Our current plans in Cactus
In Cactus, we’re exploring PIML to work with partners on inverse problems related to partial differential equations modeling wave-like phenomena. This includes applications like cancer diagnosis using ultrasound in medical imaging, and model reconstruction and sensing in geophysics and electromagnetism with seismic and electromagnetic waves. We are also open to partnerships to collaborate on other ambitious PIML-related projects.
Conclusion
I expect that PIML/SciML disciples are set to trigger the next industrial and scientific revolutions by fostering unprecedented levels of innovation and productivity. This revolution has actually started, but it is rather silent: it is just catching momentum, and most people are not aware of it, contrary to the case of the recent LLM revolution where everyone could directly interact with chatbots. The field has already made significant advancements in fields like computational biochemistry, fusion plasmas, and climate modeling among many others.
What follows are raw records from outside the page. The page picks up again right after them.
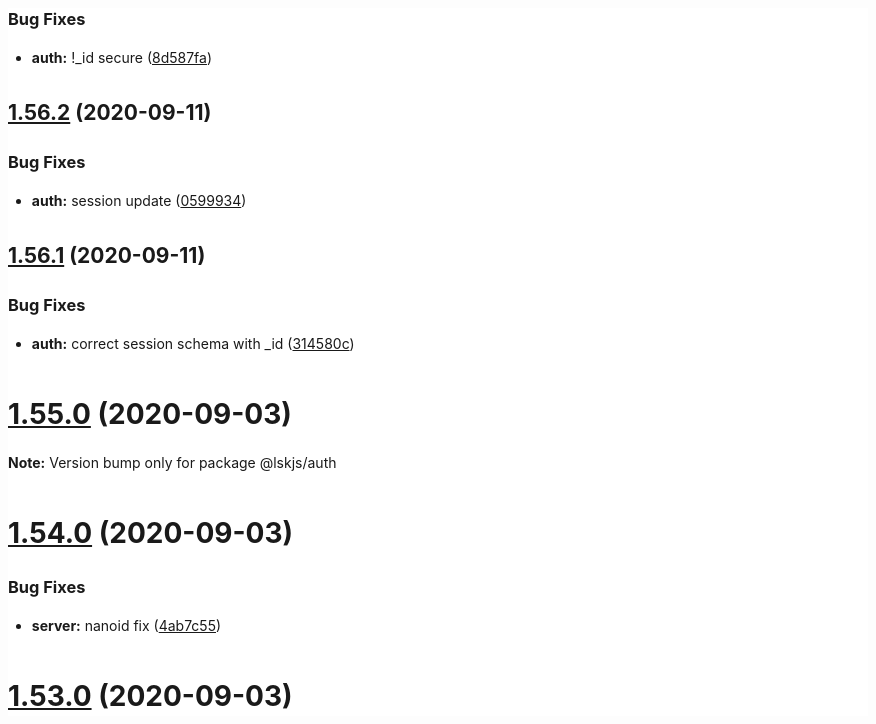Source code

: 
### Bug Fixes

* **auth:** !_id secure ([8d587fa](https://github.com/lskjs/lskjs/tree/master/packages/auth/commit/8d587facce805159744410f59a9d34ef2f2d2aa5))





## [1.56.2](https://github.com/lskjs/lskjs/tree/master/packages/auth/compare/v1.56.1...v1.56.2) (2020-09-11)


### Bug Fixes

* **auth:** session update ([0599934](https://github.com/lskjs/lskjs/tree/master/packages/auth/commit/059993480c5a038ab9908bc538c7cd09dbc3450d))





## [1.56.1](https://github.com/lskjs/lskjs/tree/master/packages/auth/compare/v1.56.0...v1.56.1) (2020-09-11)


### Bug Fixes

* **auth:** correct session schema with _id ([314580c](https://github.com/lskjs/lskjs/tree/master/packages/auth/commit/314580c2cf76f6f17ed7d98e64e87364dc42af36))





# [1.55.0](https://github.com/lskjs/lskjs/tree/master/packages/auth/compare/v1.54.0...v1.55.0) (2020-09-03)

**Note:** Version bump only for package @lskjs/auth





# [1.54.0](https://github.com/lskjs/lskjs/tree/master/packages/auth/compare/v1.52.2...v1.54.0) (2020-09-03)


### Bug Fixes

* **server:** nanoid fix ([4ab7c55](https://github.com/lskjs/lskjs/tree/master/packages/auth/commit/4ab7c5536d5d608f9c820f40de76ee45c9819cc0))





# [1.53.0](https://github.com/lskjs/lskjs/tree/master/packages/auth/compare/v1.52.2...v1.53.0) (2020-09-03)
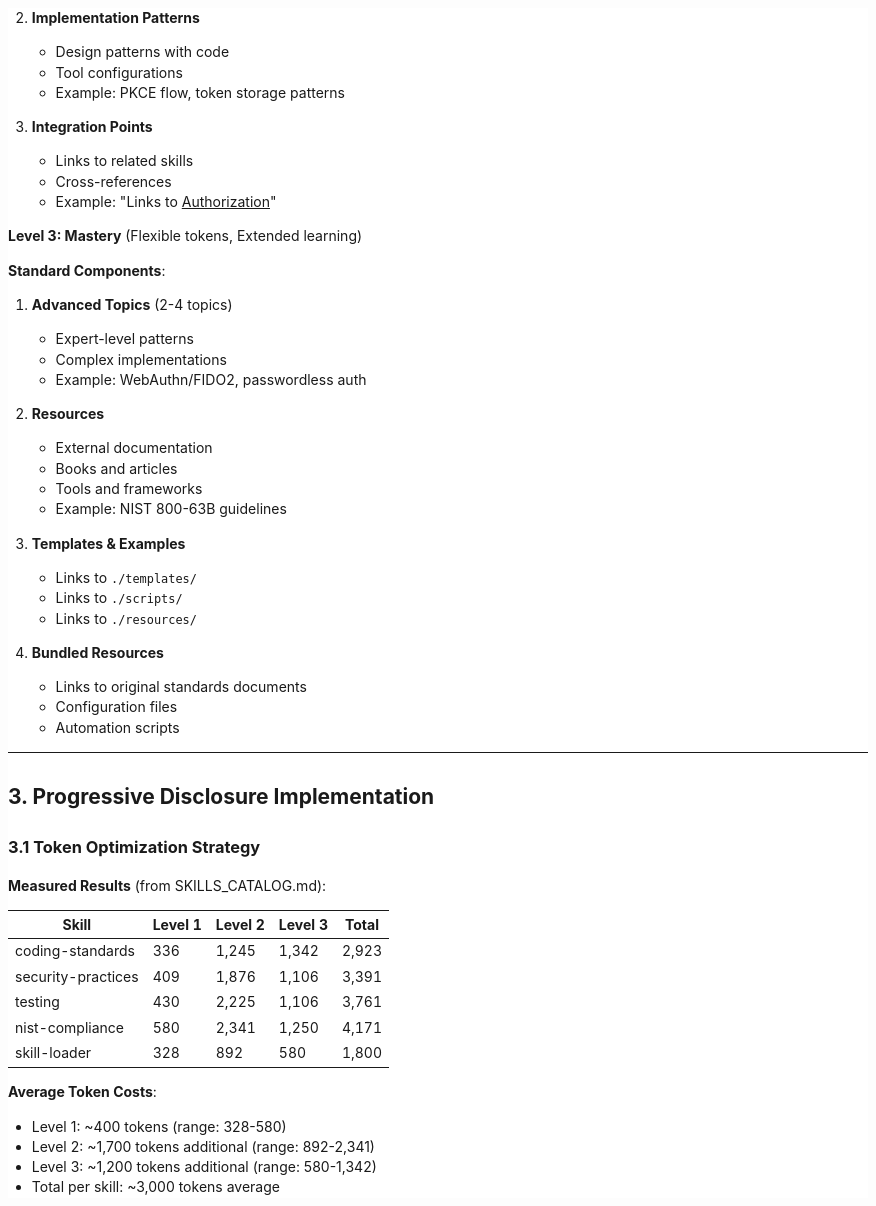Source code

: 2. **Implementation Patterns**
   - Design patterns with code
   - Tool configurations
   - Example: PKCE flow, token storage patterns

3. **Integration Points**
   - Links to related skills
   - Cross-references
   - Example: "Links to [Authorization](../authorization/SKILL.md)"

**Level 3: Mastery** (Flexible tokens, Extended learning)

**Standard Components**:
1. **Advanced Topics** (2-4 topics)
   - Expert-level patterns
   - Complex implementations
   - Example: WebAuthn/FIDO2, passwordless auth

2. **Resources**
   - External documentation
   - Books and articles
   - Tools and frameworks
   - Example: NIST 800-63B guidelines

3. **Templates & Examples**
   - Links to `./templates/`
   - Links to `./scripts/`
   - Links to `./resources/`

4. **Bundled Resources**
   - Links to original standards documents
   - Configuration files
   - Automation scripts

---

## 3. Progressive Disclosure Implementation

### 3.1 Token Optimization Strategy

**Measured Results** (from SKILLS_CATALOG.md):

| Skill | Level 1 | Level 2 | Level 3 | Total |
|-------|---------|---------|---------|-------|
| coding-standards | 336 | 1,245 | 1,342 | 2,923 |
| security-practices | 409 | 1,876 | 1,106 | 3,391 |
| testing | 430 | 2,225 | 1,106 | 3,761 |
| nist-compliance | 580 | 2,341 | 1,250 | 4,171 |
| skill-loader | 328 | 892 | 580 | 1,800 |

**Average Token Costs**:
- Level 1: ~400 tokens (range: 328-580)
- Level 2: ~1,700 tokens additional (range: 892-2,341)
- Level 3: ~1,200 tokens additional (range: 580-1,342)
- Total per skill: ~3,000 tokens average
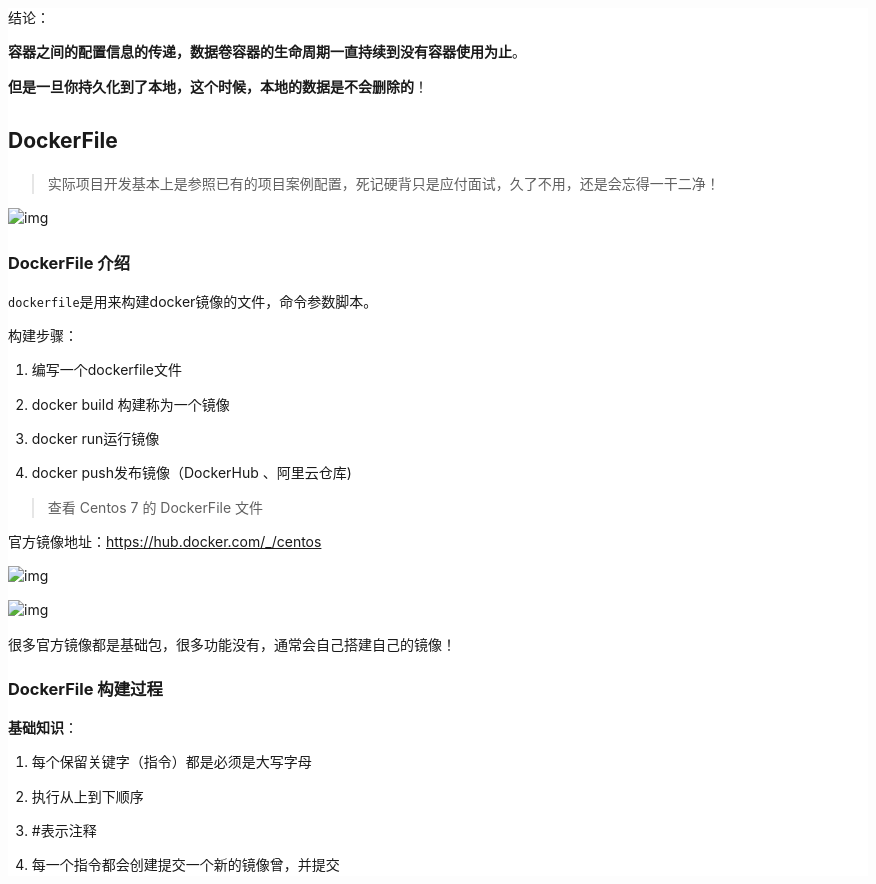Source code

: 

结论：

**容器之间的配置信息的传递，数据卷容器的生命周期一直持续到没有容器使用为止**。

**但是一旦你持久化到了本地，这个时候，本地的数据是不会删除的**！





## DockerFile

> 实际项目开发基本上是参照已有的项目案例配置，死记硬背只是应付面试，久了不用，还是会忘得一干二净！

![img](http://m1yellow.cn/doc-img/Docker%E8%B5%84%E6%96%99%E6%95%99%E7%A8%8B.assets/image-20200710191931055.png)



### DockerFile 介绍

`dockerfile`是用来构建docker镜像的文件，命令参数脚本。



构建步骤：

1. 编写一个dockerfile文件

2. docker build 构建称为一个镜像

3. docker run运行镜像

4. docker push发布镜像（DockerHub 、阿里云仓库)



> 查看 Centos 7 的 DockerFile 文件

官方镜像地址：https://hub.docker.com/_/centos

![img](http://m1yellow.cn/doc-img/Docker%E8%B5%84%E6%96%99%E6%95%99%E7%A8%8B.assets/image-20200705113444073.png)



![img](http://m1yellow.cn/doc-img/Docker%E8%B5%84%E6%96%99%E6%95%99%E7%A8%8B.assets/image-20200705113921348.png)



很多官方镜像都是基础包，很多功能没有，通常会自己搭建自己的镜像！



### DockerFile 构建过程

**基础知识**：

1. 每个保留关键字（指令）都是必须是大写字母

2. 执行从上到下顺序

3. #表示注释

4. 每一个指令都会创建提交一个新的镜像曾，并提交
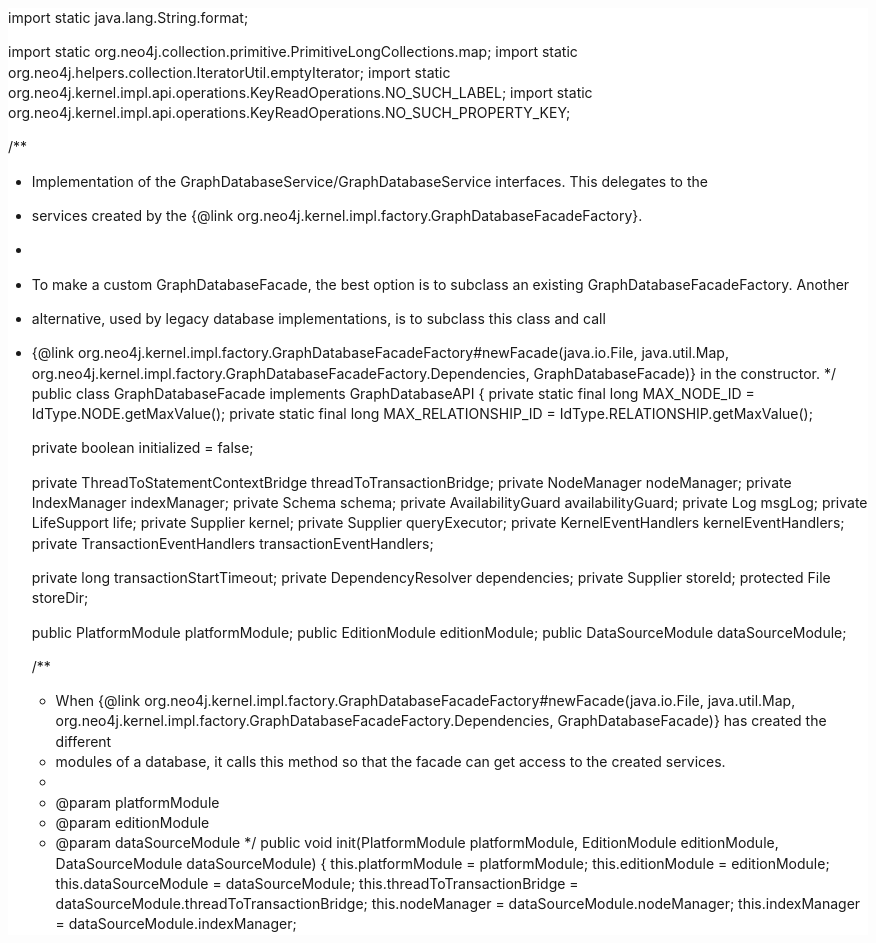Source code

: import static java.lang.String.format;

import static org.neo4j.collection.primitive.PrimitiveLongCollections.map;
import static org.neo4j.helpers.collection.IteratorUtil.emptyIterator;
import static org.neo4j.kernel.impl.api.operations.KeyReadOperations.NO_SUCH_LABEL;
import static org.neo4j.kernel.impl.api.operations.KeyReadOperations.NO_SUCH_PROPERTY_KEY;

/**
 * Implementation of the GraphDatabaseService/GraphDatabaseService interfaces. This delegates to the
 * services created by the {@link org.neo4j.kernel.impl.factory.GraphDatabaseFacadeFactory}.
 *
 * To make a custom GraphDatabaseFacade, the best option is to subclass an existing GraphDatabaseFacadeFactory. Another
 * alternative, used by legacy database implementations, is to subclass this class and call
 * {@link org.neo4j.kernel.impl.factory.GraphDatabaseFacadeFactory#newFacade(java.io.File, java.util.Map, org.neo4j.kernel.impl.factory.GraphDatabaseFacadeFactory.Dependencies, GraphDatabaseFacade)} in the constructor.
 */
public class GraphDatabaseFacade
    implements GraphDatabaseAPI
{
    private static final long MAX_NODE_ID = IdType.NODE.getMaxValue();
    private static final long MAX_RELATIONSHIP_ID = IdType.RELATIONSHIP.getMaxValue();

    private boolean initialized = false;

    private ThreadToStatementContextBridge threadToTransactionBridge;
    private NodeManager nodeManager;
    private IndexManager indexManager;
    private Schema schema;
    private AvailabilityGuard availabilityGuard;
    private Log msgLog;
    private LifeSupport life;
    private Supplier<KernelAPI> kernel;
    private Supplier<QueryExecutionEngine> queryExecutor;
    private KernelEventHandlers kernelEventHandlers;
    private TransactionEventHandlers transactionEventHandlers;

    private long transactionStartTimeout;
    private DependencyResolver dependencies;
    private Supplier<StoreId> storeId;
    protected File storeDir;

    public PlatformModule platformModule;
    public EditionModule editionModule;
    public DataSourceModule dataSourceModule;

    /**
     * When {@link org.neo4j.kernel.impl.factory.GraphDatabaseFacadeFactory#newFacade(java.io.File, java.util.Map, org.neo4j.kernel.impl.factory.GraphDatabaseFacadeFactory.Dependencies, GraphDatabaseFacade)} has created the different
     * modules of a database, it calls this method so that the facade can get access to the created services.
     *
     * @param platformModule
     * @param editionModule
     * @param dataSourceModule
     */
    public void init(PlatformModule platformModule, EditionModule editionModule, DataSourceModule dataSourceModule)
    {
        this.platformModule = platformModule;
        this.editionModule = editionModule;
        this.dataSourceModule = dataSourceModule;
        this.threadToTransactionBridge = dataSourceModule.threadToTransactionBridge;
        this.nodeManager = dataSourceModule.nodeManager;
        this.indexManager = dataSourceModule.indexManager;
It will likely continue by permeating society in terms of unprecedented access to new technologies, cheaper goods, energy, services and experiences, potentially having a key role in the resolution of humanity’s most pressing problems.
As we stand on the brink of this new era, it is crucial to invest in and prioritize further research in PIML-based and SciML technologies, navigating through hype cycles and real opportunities, and properly coordinating between different actors –academia, industry, funding institutions, and governments– in order to avoid wasting time and spending the limited resources wisely.